Le Canard Enchaîné says an audit of the party’s accounts uncovered a sophisticated free-spending system put in place by the disgraced party Chief Jean Francois Copé. The cash-strapped UMP spent a whooping 600,000 euros annually on the wages and allowances of four of Copé’s top aides, according to the satirical weekly.

Despite its financial problems, Le Canard says that the movement still felt obliged to pay the telephone bills of ex-Justice Minister Rachida Dati which stood at 10,000 euros annually, 9,000 euros more for her train tickets, and 4,000 euros of plane tickets.

According to the newspaper, it was in an attempt to cover-up a breach of campaign spending ceilings by ex-President Nicolas Sarkozy’s party that the Bygmalion system was put in place. It’s worth recalling that the PR company originally admitted passing off 10 million euros of work it had done for Sarkozy's election campaign as UMP party expenses.

Le Canard Enchaîné also reports that the electoral financing watchdog which invalidated Sarkozy’s campaign accounts has filed charges of breach of trust case against the ex-President. The body says it was Sarkozy responsibility to pay the 363,000 euros overspent and the 153,000 advance he had received from the state, not the UMP.

Le Point satirizes about the weird vacation Sarkozy must be having, after two years in the political wilderness and two more months to decide whether to stage a political comeback. It claims that the ex-President has become vindictive, pointing to remarks he made during his recent television interview. "What’s driving my enemies," he said, "is not to throw me into jail but to keep the judicial investigations going.”

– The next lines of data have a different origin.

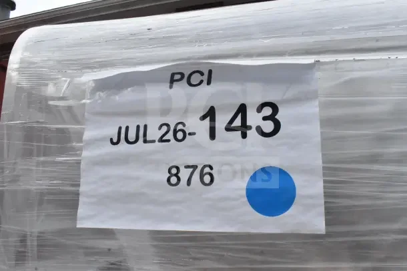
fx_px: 356
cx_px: 204
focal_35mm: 32
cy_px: 136
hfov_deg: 59.5
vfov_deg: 41.7
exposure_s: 1/1600
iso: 6400
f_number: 20
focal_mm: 21
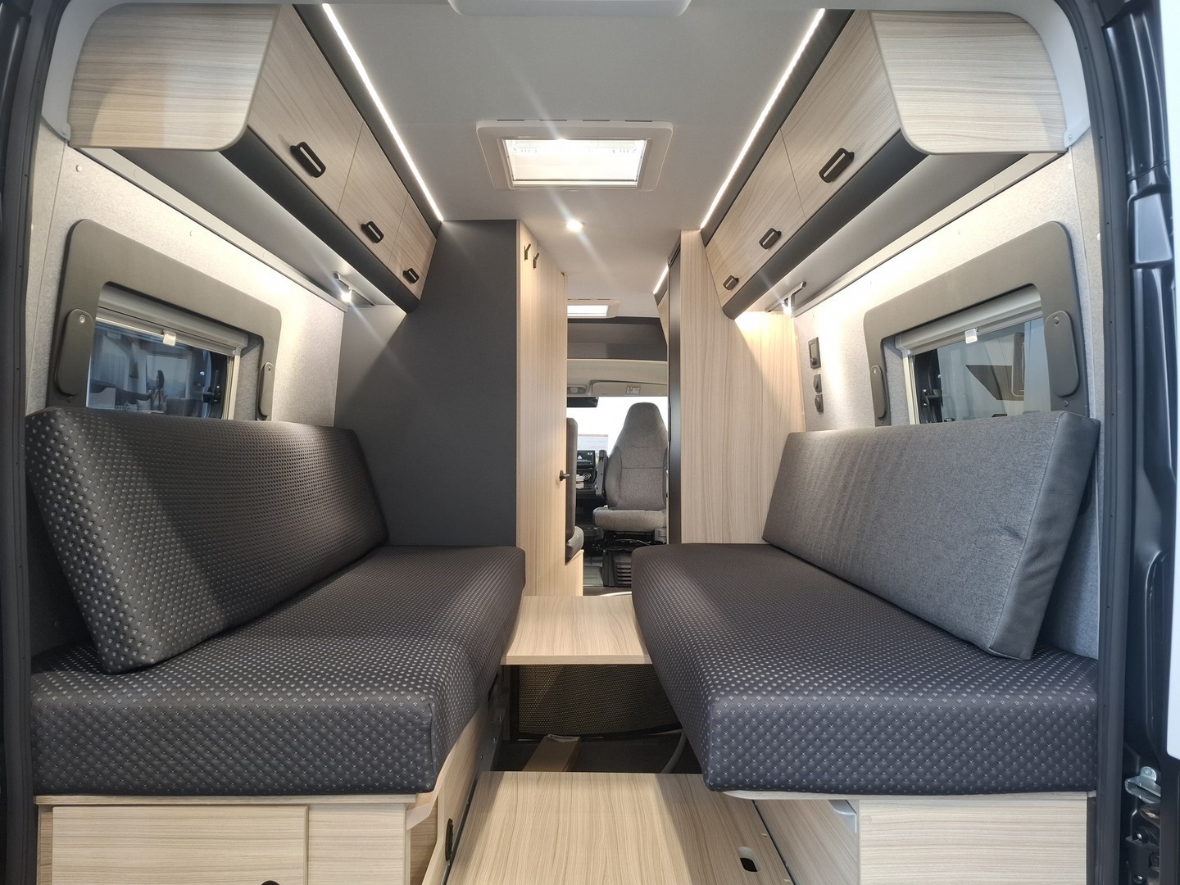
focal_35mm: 23
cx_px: 590
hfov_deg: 73.9
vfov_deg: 58.9
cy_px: 442
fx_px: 784
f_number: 1.8
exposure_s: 1/33
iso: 250
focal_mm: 5.54
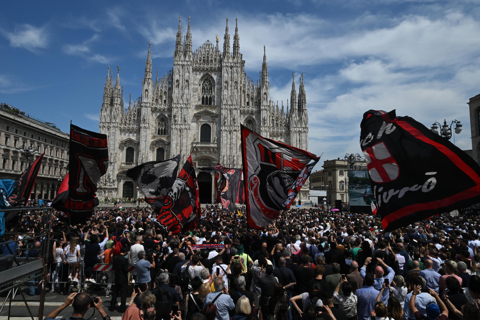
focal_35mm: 23
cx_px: 240
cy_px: 160
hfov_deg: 76.1
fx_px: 307
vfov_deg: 55.1
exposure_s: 1/400
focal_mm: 23
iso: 640
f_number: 22
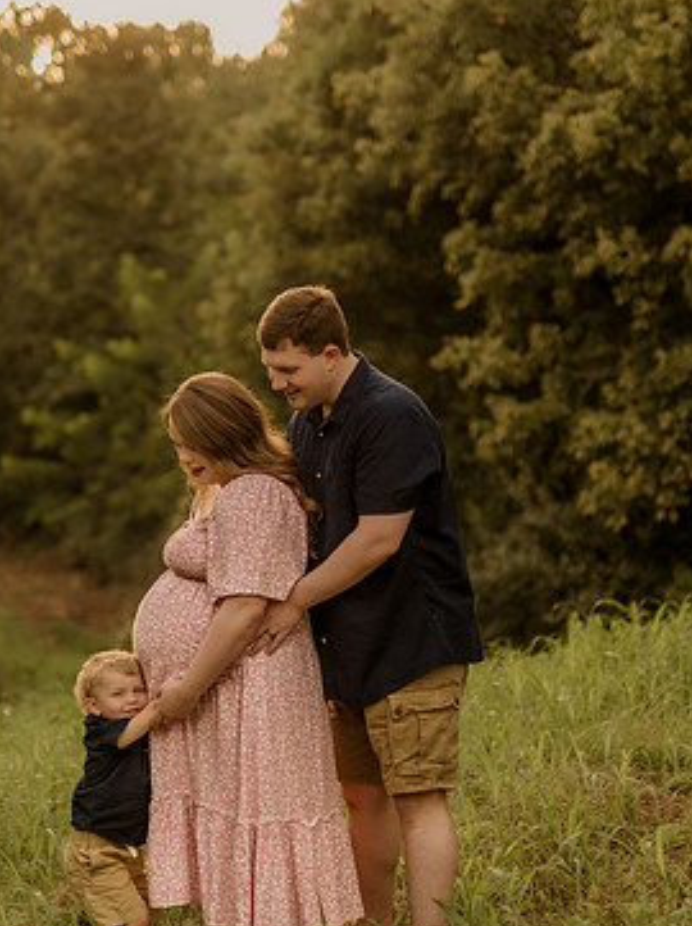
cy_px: 551
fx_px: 2403
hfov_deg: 16.4
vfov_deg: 21.8
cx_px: 318
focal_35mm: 90
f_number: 1.8
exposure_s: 1/800
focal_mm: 50
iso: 125
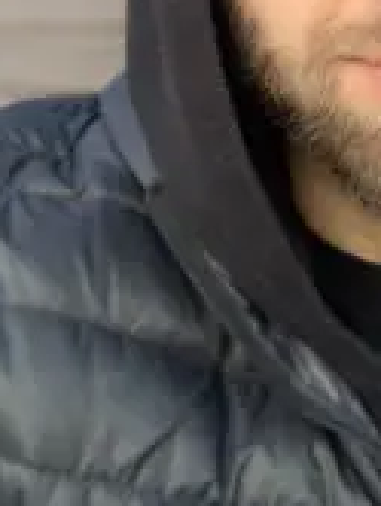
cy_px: -30
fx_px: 1127
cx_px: 405
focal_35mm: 77
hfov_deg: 18.5
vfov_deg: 23.9
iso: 125
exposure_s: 1/60
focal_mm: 2.87
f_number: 2.2
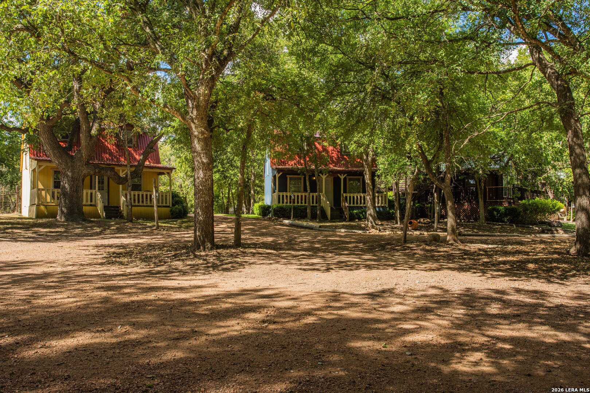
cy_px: 196
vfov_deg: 43.6
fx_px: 492
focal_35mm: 30
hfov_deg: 61.9
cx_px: 295
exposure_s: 1/100
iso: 500
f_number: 13
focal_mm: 30
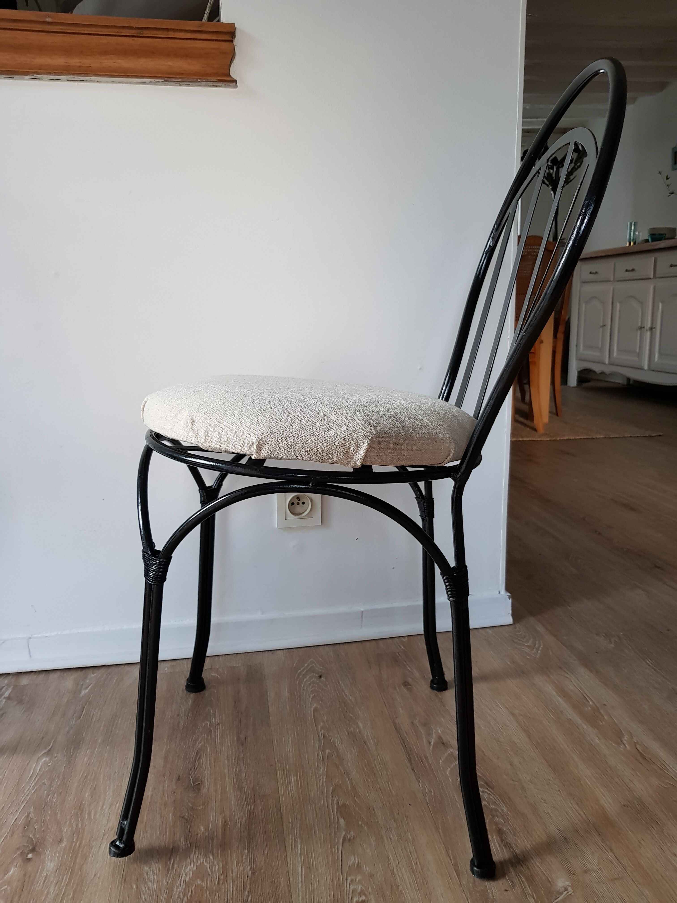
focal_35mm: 26
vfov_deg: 67.3
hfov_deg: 53.1
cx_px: 338
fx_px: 678
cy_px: 452
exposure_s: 1/34
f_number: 1.7
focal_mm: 4.2
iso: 160
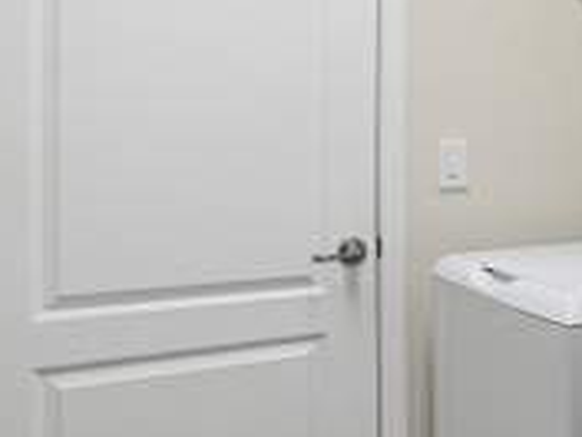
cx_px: 651
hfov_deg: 37.1
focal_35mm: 42
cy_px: 151
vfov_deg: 34.1
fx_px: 706
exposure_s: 1/80
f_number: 9
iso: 200
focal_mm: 16
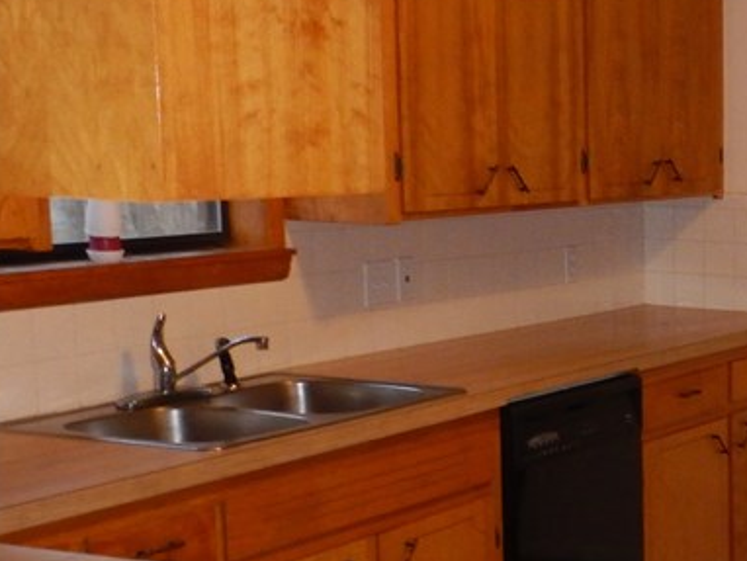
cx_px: 980
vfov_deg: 17.7
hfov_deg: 21.3
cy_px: 409
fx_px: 1792
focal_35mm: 83
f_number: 4.2
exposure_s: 1/30
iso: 400
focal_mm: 5.6
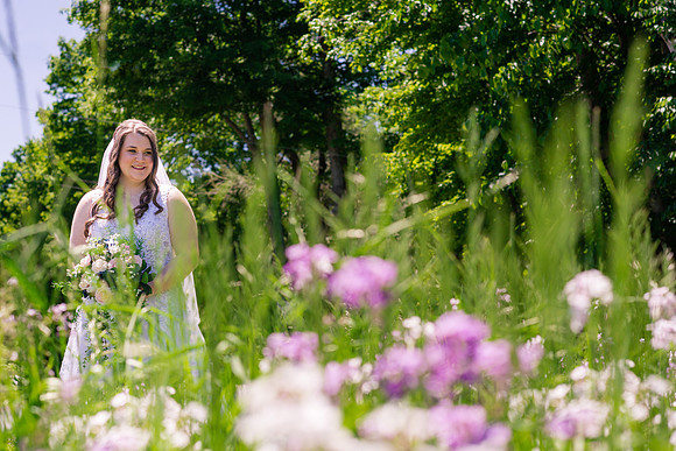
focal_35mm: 85
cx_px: 338
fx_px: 1596
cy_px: 226
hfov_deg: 23.9
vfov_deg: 16.1
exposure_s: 1/800
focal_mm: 85
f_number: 5
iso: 200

Le Nouvel Observateur claims that ex-French premier Alain Juppé has been identified by the “Sarkozysts” as their most dangerous enemy. Juppé who sits in the troika heading the UMP was the first official of the party to criticize Sarkozy’s violent attack on the judiciary.
For the journal, the fact that Juppé is also nursing plans to stand in the 2017 presidential elections has sent the Sarko attack dogs behind.

Le Nouvel Observateur points to Henri Guaino, Sarkozy’s former political advisor who advised Juppé to swallow his arrogance and become a model before giving lessons on morals. Guaino is clearly alluding to Juppé’s sentencing to the fictitious jobs affair during his time as cabinet chief to Paris mayor Jacques Chirac.

Victim’s posture taken by Sarkozy is a ploy to attract sympathy while ignoring the blunders, writes Marianne. It accuses him of having claims that Sarkozy is full of bad faith rather than innocence. Victimization it says is a corollary of the conspiracy theory.

Terminator is the nickname L’Express gave Nicolas Sarkozy in the special report it put out this week in the wake of the new twist to his mounting judicial woes. The right-wing magazine described the Bygmalion scandal as the affair that terrifies him the most.

According to the journal, by attacking the judiciary and the state with unbelievable violence, while trying to hold his party hostage, Sarkozy is clearly in a do or die posture. For l’Express, the fact that the UMP is a party ridden with debt and hatred doesn’t stop anyone from fighting to the finish line to become its leader. It believes that Sarkozy’s political comeback now looks increasingly improbable, even if the operation is certain to unleash a spiral of destruction inside the UMP during the political autumn.